■ THE DATA:

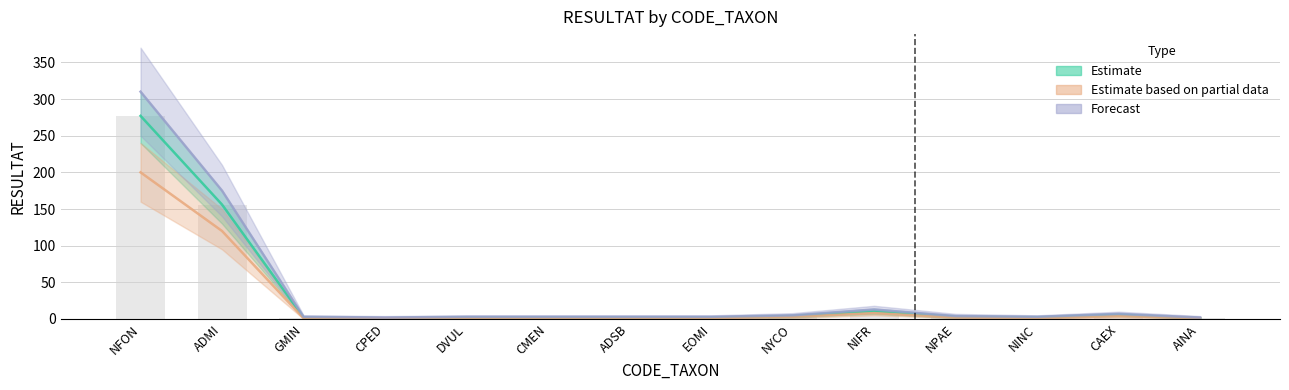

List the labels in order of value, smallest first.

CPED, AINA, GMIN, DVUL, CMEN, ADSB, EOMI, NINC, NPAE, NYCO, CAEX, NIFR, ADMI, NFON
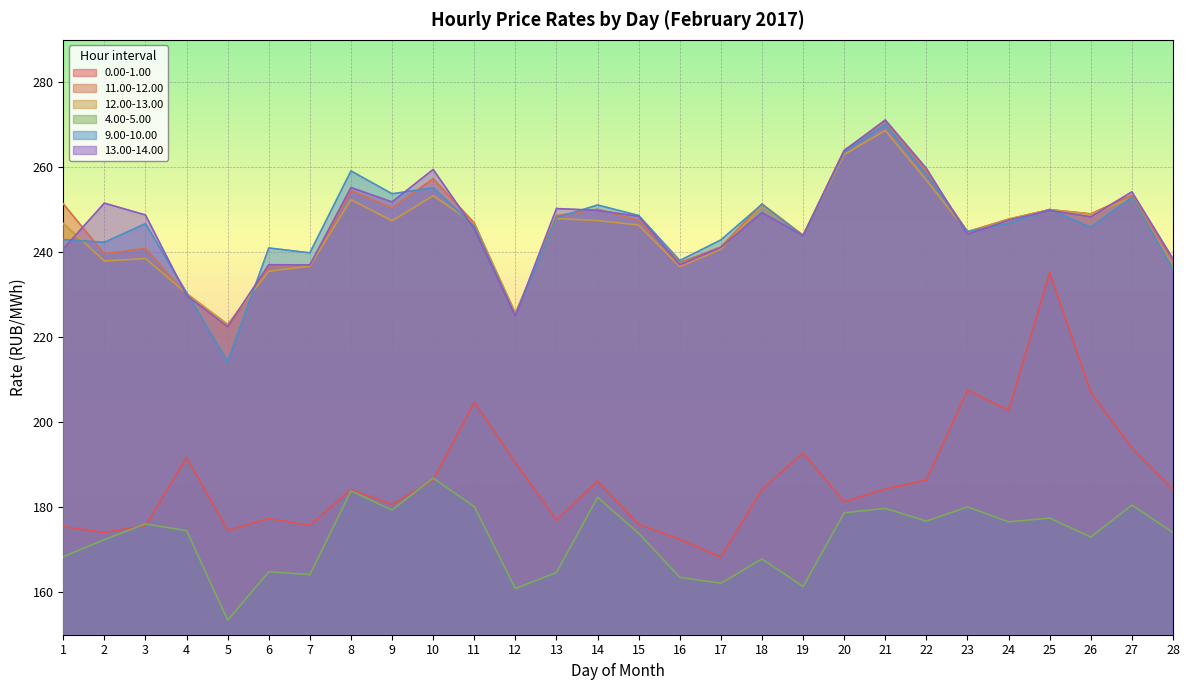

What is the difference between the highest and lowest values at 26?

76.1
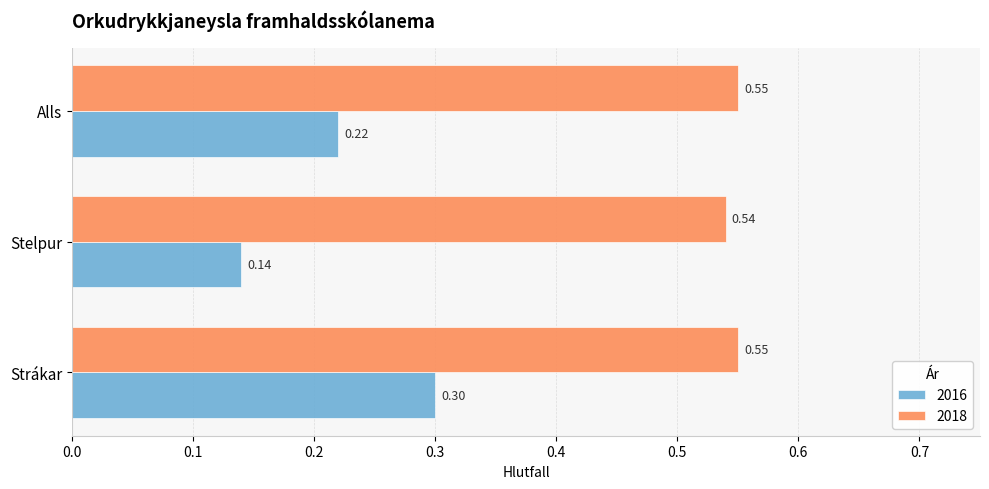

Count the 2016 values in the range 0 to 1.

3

■ WHAT YOU NEED TO DO:
Copy the entries above word for word, leaving out the pictures.

■ TASK ANSWER:
List the labels in order of value, smallest first.

CPED, AINA, GMIN, DVUL, CMEN, ADSB, EOMI, NINC, NPAE, NYCO, CAEX, NIFR, ADMI, NFON

What is the difference between the highest and lowest values at 26?

76.1

Count the 2016 values in the range 0 to 1.

3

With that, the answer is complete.